→ Source text
Published on: August 17, 2018

Area of Science:

  • Neuroscience
  • Cognitive Science
  • Biomedical Engineering

Background:

  • Concurrent TMS-EEG has advanced significantly over the past decade.
  • Improvements in hardware, EEG amplification, and data processing have reduced TMS-induced artifacts.
  • Previously inaccessible cortical regions are now researchable with TMS-EEG.

Purpose of the Study:

  • To review artifact reduction methods in TMS-EEG.
  • To explore physiological information within TMS-evoked cortical responses.
  • To discuss TMS-EEG applications in assessing cortical mechanisms and network properties.

Main Methods:

  • Investigating online and offline artifact reduction techniques for TMS-EEG.
  • Analyzing TMS-evoked responses for cortical excitability and connectivity.

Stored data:
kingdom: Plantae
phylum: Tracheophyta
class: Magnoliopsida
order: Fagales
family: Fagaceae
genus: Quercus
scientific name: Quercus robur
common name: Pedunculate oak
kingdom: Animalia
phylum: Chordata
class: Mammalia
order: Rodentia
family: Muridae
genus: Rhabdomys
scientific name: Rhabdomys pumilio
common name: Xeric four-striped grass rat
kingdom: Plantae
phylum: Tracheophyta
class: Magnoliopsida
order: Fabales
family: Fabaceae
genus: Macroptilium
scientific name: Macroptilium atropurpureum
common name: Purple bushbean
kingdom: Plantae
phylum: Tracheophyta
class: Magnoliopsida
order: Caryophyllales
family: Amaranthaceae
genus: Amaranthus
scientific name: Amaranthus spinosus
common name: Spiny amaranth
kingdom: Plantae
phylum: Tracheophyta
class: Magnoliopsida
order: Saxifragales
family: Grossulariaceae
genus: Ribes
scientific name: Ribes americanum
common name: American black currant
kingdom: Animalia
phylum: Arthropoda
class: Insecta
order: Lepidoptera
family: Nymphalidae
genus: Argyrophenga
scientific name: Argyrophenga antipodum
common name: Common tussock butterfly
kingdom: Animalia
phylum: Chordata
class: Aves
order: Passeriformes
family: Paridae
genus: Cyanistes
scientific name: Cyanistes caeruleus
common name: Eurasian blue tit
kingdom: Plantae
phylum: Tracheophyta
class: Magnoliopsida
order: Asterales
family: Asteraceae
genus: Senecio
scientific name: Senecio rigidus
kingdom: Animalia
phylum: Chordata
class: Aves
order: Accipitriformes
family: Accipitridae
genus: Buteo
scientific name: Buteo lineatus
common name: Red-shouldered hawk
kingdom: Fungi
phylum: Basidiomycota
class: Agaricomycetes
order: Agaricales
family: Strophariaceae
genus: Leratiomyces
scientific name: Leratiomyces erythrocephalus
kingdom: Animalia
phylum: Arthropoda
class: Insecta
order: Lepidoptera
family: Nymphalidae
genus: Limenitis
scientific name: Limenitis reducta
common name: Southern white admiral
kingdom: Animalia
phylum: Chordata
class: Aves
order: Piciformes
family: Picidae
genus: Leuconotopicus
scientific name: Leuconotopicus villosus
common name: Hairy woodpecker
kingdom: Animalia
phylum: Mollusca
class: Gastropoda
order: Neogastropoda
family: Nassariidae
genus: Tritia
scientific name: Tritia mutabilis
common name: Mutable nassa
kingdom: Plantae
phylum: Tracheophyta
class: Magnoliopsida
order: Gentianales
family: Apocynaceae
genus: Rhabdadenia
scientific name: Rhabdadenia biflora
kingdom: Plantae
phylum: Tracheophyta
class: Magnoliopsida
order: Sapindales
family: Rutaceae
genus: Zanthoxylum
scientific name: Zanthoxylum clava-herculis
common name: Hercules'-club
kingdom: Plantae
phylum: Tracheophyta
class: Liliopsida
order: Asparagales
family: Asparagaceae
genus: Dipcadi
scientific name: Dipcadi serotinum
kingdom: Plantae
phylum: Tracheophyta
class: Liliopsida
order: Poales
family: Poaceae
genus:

→ Task prompt
Extend the TMS-EEG summary from the point where it stops. This data comes from a different source.

→ Exercise output
  • Reviewing studies on TMS-EEG for cortical inhibition, neural plasticity, and network states.

Main Results:

  • TMS-EEG now provides direct measures of cortical excitability and connectivity.
  • Artifact reduction has enabled exploration of previously inaccessible cortical areas.
  • TMS-evoked responses offer insights into oscillatory tuning and network dynamics.

Conclusions:

  • Concurrent TMS-EEG is a powerful tool for directly assessing human cortical network properties.
  • Advanced artifact reduction techniques have overcome previous limitations.
  • TMS-EEG facilitates research into diverse cortical mechanisms and functional brain states.